◆ **Reading text**
The 1980s crack epidemic created a vicious spike in homicides in major cities across the United States. As the epidemic faded, so did the street killings. While the murder rate went down for all races, however, it stayed persistently high for one demographic group: young black males. Seventeen years after the arrival of crack in a given city, homicide rates among young black males remained 70% higher than they had been beforehand.

So concludes a newly published study, “Guns and Violence: The Enduring Impact of Crack Cocaine Markets on Young Black Males,” published by the National Bureau of Economic Research.

“The long run effects of this increase in violence are large,” write the authors William N. Evans, Timothy J. Moore, and Craig Garthwaite. We attribute nearly eight percent of the murders in 2000 to the long-run effects of the emergence of crack markets. Elevated murder rates for younger black males continue through to today and can explain fully one tenth of the gap in life expectancy between black and white males.”

◆ **Extracted information**

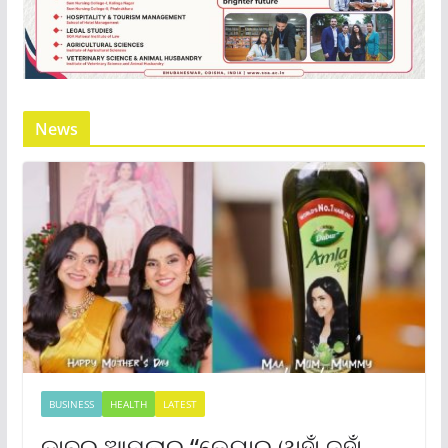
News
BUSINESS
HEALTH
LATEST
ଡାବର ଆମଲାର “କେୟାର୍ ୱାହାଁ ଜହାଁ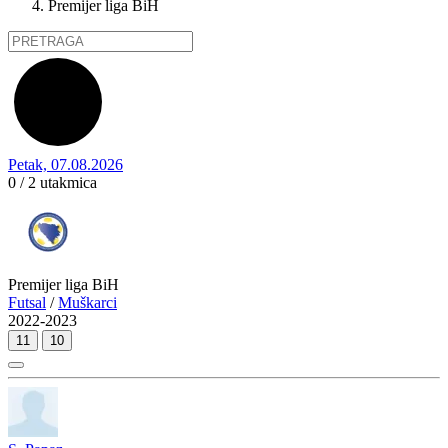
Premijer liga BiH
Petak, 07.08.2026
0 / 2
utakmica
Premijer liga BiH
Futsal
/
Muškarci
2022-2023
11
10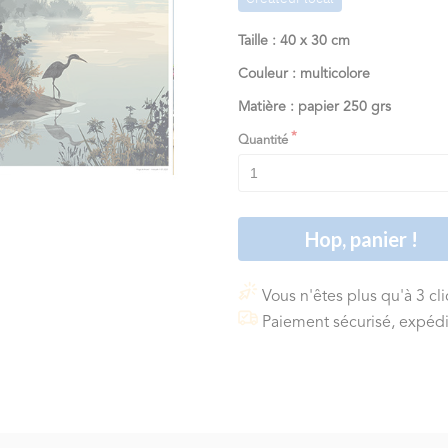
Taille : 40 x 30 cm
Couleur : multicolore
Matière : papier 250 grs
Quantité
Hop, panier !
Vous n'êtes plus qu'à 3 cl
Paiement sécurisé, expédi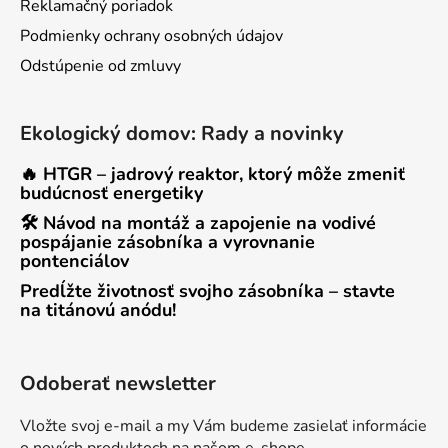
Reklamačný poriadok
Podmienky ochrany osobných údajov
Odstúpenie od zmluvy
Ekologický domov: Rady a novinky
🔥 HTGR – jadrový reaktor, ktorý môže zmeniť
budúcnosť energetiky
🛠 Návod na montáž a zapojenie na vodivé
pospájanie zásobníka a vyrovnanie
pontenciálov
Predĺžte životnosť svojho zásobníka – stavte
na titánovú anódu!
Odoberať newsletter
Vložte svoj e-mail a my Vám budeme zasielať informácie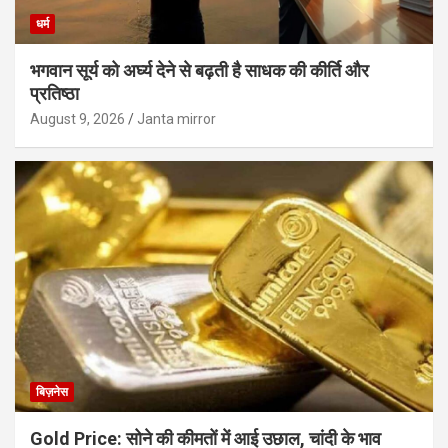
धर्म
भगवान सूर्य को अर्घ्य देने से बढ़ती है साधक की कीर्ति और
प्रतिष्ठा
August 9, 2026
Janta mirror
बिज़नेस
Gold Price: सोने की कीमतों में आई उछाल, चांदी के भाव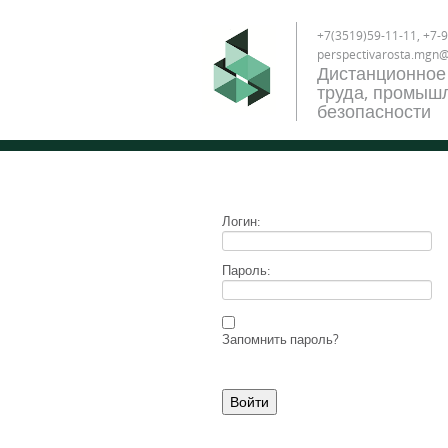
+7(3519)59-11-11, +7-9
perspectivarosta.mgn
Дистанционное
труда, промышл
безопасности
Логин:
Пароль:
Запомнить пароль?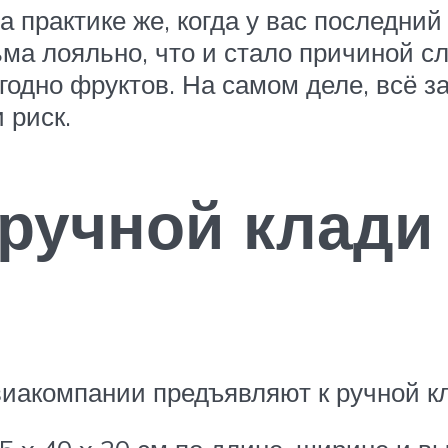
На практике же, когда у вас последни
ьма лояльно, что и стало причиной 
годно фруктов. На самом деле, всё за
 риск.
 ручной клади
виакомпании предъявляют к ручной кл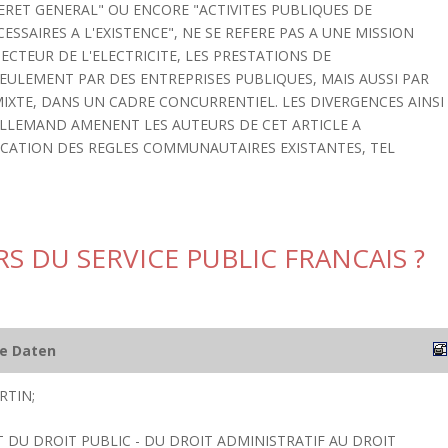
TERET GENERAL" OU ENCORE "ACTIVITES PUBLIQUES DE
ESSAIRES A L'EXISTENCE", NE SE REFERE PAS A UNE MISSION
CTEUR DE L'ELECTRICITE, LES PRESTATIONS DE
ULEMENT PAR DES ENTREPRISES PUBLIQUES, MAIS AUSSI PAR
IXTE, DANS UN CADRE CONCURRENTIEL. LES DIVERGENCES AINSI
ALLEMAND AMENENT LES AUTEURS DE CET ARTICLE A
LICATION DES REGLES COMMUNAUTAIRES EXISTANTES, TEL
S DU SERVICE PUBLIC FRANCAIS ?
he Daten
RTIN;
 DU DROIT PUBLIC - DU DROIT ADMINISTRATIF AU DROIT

◆ **What to work on**
- 1) Check each statement against the crack epidemic text and mark it yes or no, quoting the words from the text that settle it.
(a) The murder rate went down for all races as the crack epidemic faded.
(b) Seventeen years after crack arrived in a city, homicide rates among young black males had returned to their earlier level.
(c) The authors tie about a quarter of the murders in 2000 to the long-run effects of crack markets.
- 2) Pick up the crack epidemic text after its last sentence and keep writing it.

◆ **Results of the exercise**
- 1)
(a) Yes: "While the murder rate went down for all races"
(b) No: "homicide rates among young black males remained 70% higher than they had been beforehand."
(c) No: "We attribute nearly eight percent of the murders in 2000 to the long-run effects of the emergence of crack markets."

- 2)
For a work of economics, the driest of the social sciences, this study makes fascinating reading. While the authors themselves do not extrapolate their findings to broader public policy debates, others almost certainly will do so. The study illuminates the causes of black violence in places as disparate as Chicago (66 shot, 12 killed in a recent weekend) and Richmond (five people shot at a Shockoe Bottom restaurant over the weekend). It does not fit easily with liberals’ white oppression/black victimization narrative. Nor does it give any comfort to conservatives’ people-kill-people/guns-don’t-kill-people narrative.

Reality is complex. Ideologically driven narratives do violence to reality. Our job as informed citizens is to fathom those complexities. And this study is a good place to start. Here follow some highlights of the study.

The United States has seen a 25-year decline in its murder rate. Scholars have advanced a variety of theories to explain it — the legalization of abortion, the birth dearth and declining percentage of young males in the population, increased imprisonment rates, changes in police strategies, better emergency medicine, a decline in teen births, and the removal of lead from gasoline. The main flaw in these theories, suggest Evans et al is that they fail to explain the differing experiences of demographic sub-groups: “Young black males in the United States have failed to enjoy a long-run decline similar to other demographic groups, including older black males.”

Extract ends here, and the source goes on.